YOUR TASK. Reproduce the text of every record below verbatim, leaving out the pictures.

SOURCE RECORDS.
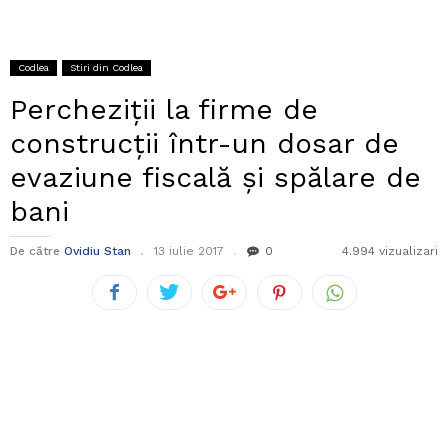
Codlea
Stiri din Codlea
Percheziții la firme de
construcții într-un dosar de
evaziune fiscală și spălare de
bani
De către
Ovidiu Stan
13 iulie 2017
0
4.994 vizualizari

RESULT.
Codlea
Stiri din Codlea
Percheziții la firme de
construcții într-un dosar de
evaziune fiscală și spălare de
bani
De către
Ovidiu Stan
13 iulie 2017
0
4.994 vizualizari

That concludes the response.